Gary Long is passionate about agriculture but admits the industry is facing many problems.

Long said he grew up on a farm in Sinking Valley and started his business, Long’s Field Service, in 1998.

“When I started, it was unique. There were five others doing this, but they had other jobs. This was my sole income. I saw the changes in agriculture and saw there was a place this would fit in very well,” Long told members of the Blair County Chamber of Commerce Breakfast Club on Thursday at The Casino at Lakemont Park.

Long said finding workers is one of the biggest problems facing today’s farmers.

“We have people coming across the border. They cross the border looking for jobs. They could be legal or illegal, but they are here looking for jobs,” Long said. “In the ag industry, we have people who do not want to work in an orchard or milk cows. Those people come saying they want to work 60 hours, get their money and get out of here.”

“Most of the jobs are not glamorous and are dirty, hard work jobs; people do not want to do that. They are jobs outside in the cold. It is hard finding people willing to get dirty,” said Joseph Diamond, regional organization director for the Pennsylvania Farm Bureau.

Long said a government decision years go to clean up the Chesapeake Bay was not good for farmers.
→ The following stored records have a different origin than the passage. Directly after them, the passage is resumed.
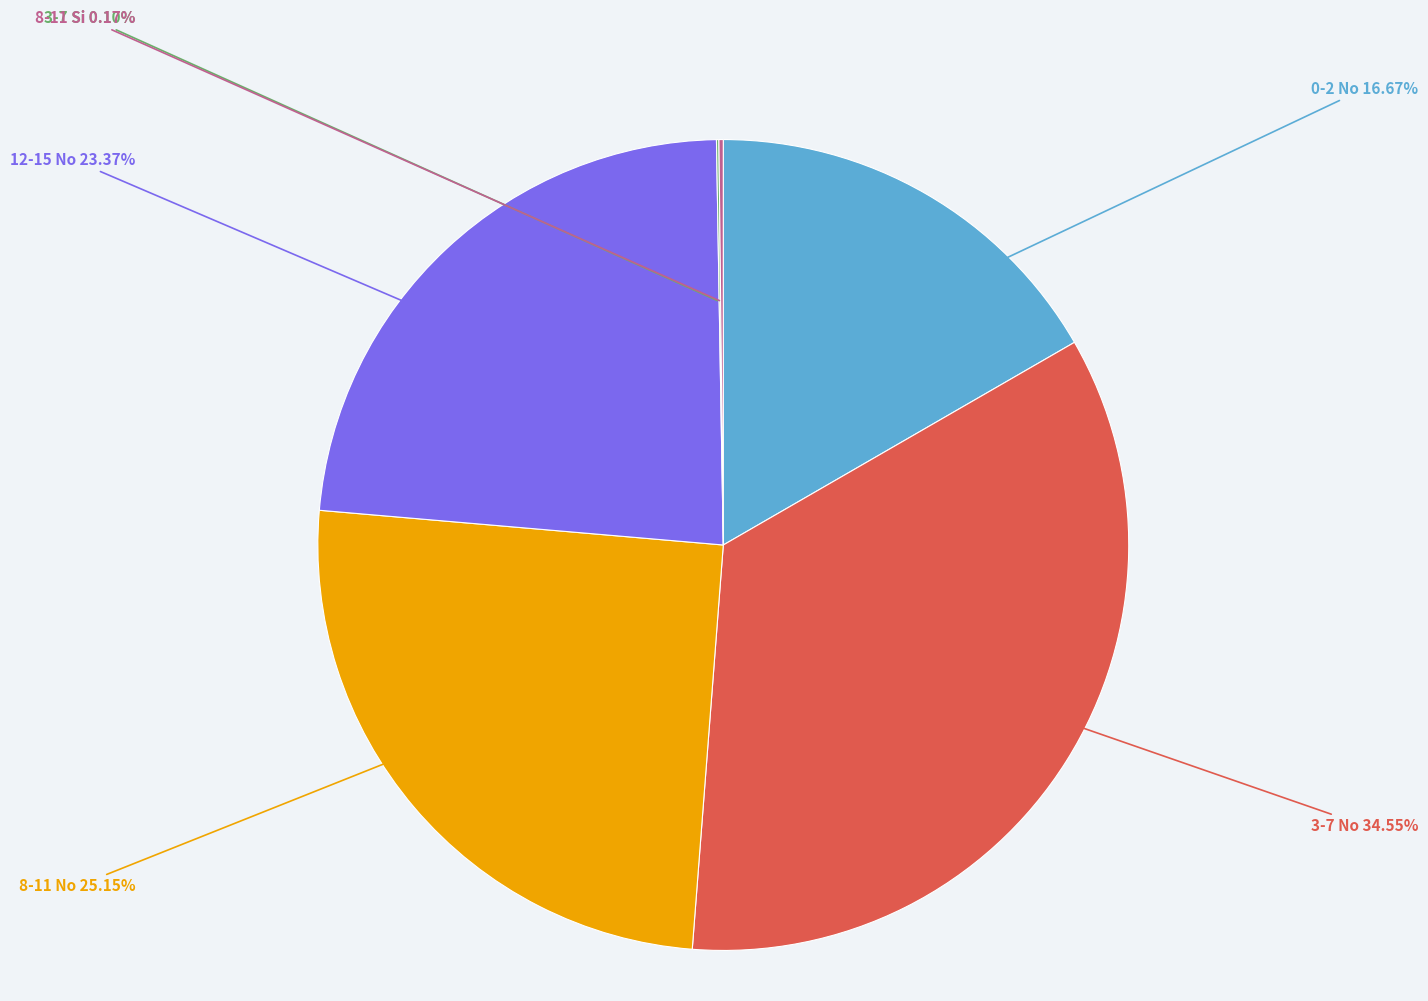

Does any single category account for the majority?

No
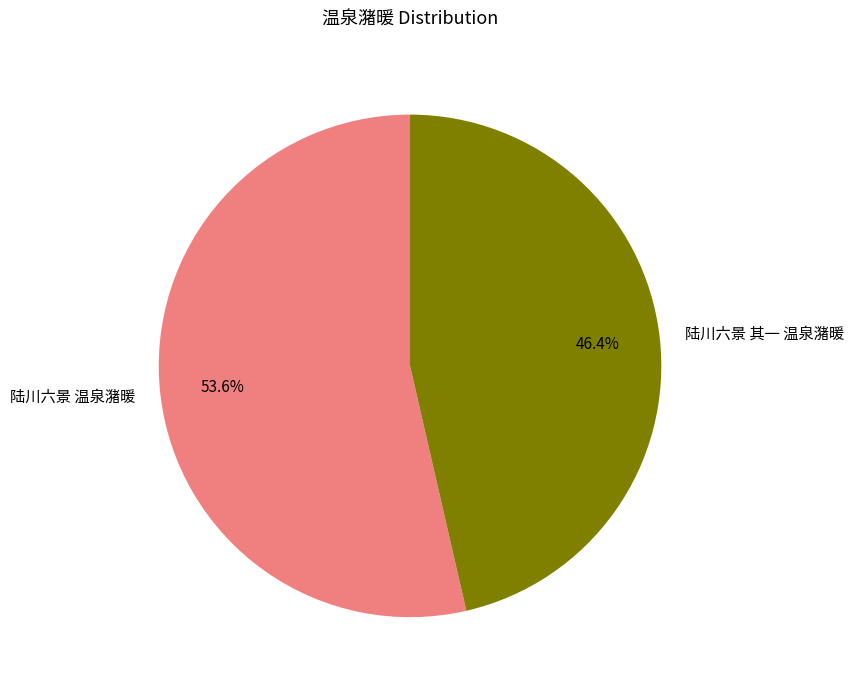

Is the sum of 陆川六景 温泉潴暖 and 陆川六景 其一 温泉潴暖 greater than half?

Yes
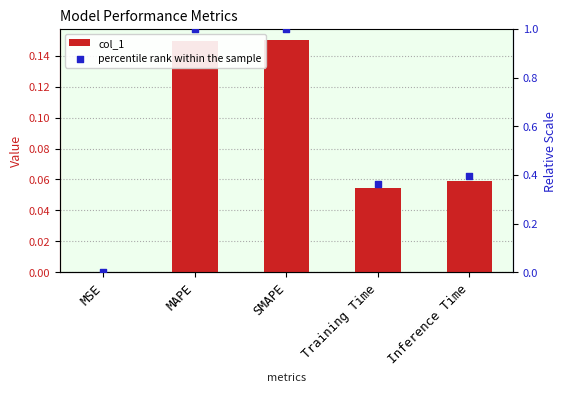

What is the total value across all series at Inference Time?

0.5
“The regulations that came down were unbelievable on agriculture. When it was time to clean up, they looked at the ag industry first. They said nitrogen and phosphorus were going into the bay, killing the fish,” Long said. “Before, you could take your manure and put it where it was needed. They regulated manure. Now, you had to test it, and they tell us where and when we are allowed to apply it and keep records. If you have a chicken or a pig or a horse, you need to have a manure management plan. People don’t realize that farmers have to document everything that they do.”

Soil erosion controls also have become a burden.

“You need to make sure grounds are covered. You need to plant cover crops. You have to stay a certain distance from stream banks if you are hauling a load of manure,” Long said. “These things needed to be done, but the problem was we had to use our own money. The government gave us very little money to do this. The little farmer is burdened to make a living with all of these regulations.”

Long also discussed how technology has impacted agriculture.

“We have robots milking cows. We have equipment that can check nitrogen levels, look for weeds and tell us if fields need to be fertilized. I own a combine and a tractor. I have a combine smart enough to go down through a field and tell the tractor it is full. It is pretty wild what can be done,” Long said. “If I had a smart phone, I could run a planter and combine from my cellphone. The technology we have today is unreal.”